**DATA EXCERPTS**
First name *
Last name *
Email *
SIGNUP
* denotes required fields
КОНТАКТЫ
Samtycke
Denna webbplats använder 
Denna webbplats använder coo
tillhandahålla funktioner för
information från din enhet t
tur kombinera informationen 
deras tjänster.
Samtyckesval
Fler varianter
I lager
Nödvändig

**YOUR OBJECTIVE**
Please retype every line from the records above without changing anything.

**RESULT OF THIS TASK**
First name *
Last name *
Email *
SIGNUP
* denotes required fields
КОНТАКТЫ
Samtycke
Denna webbplats använder 
Denna webbplats använder coo
tillhandahålla funktioner för
information från din enhet t
tur kombinera informationen 
deras tjänster.
Samtyckesval
Fler varianter
I lager
Nödvändig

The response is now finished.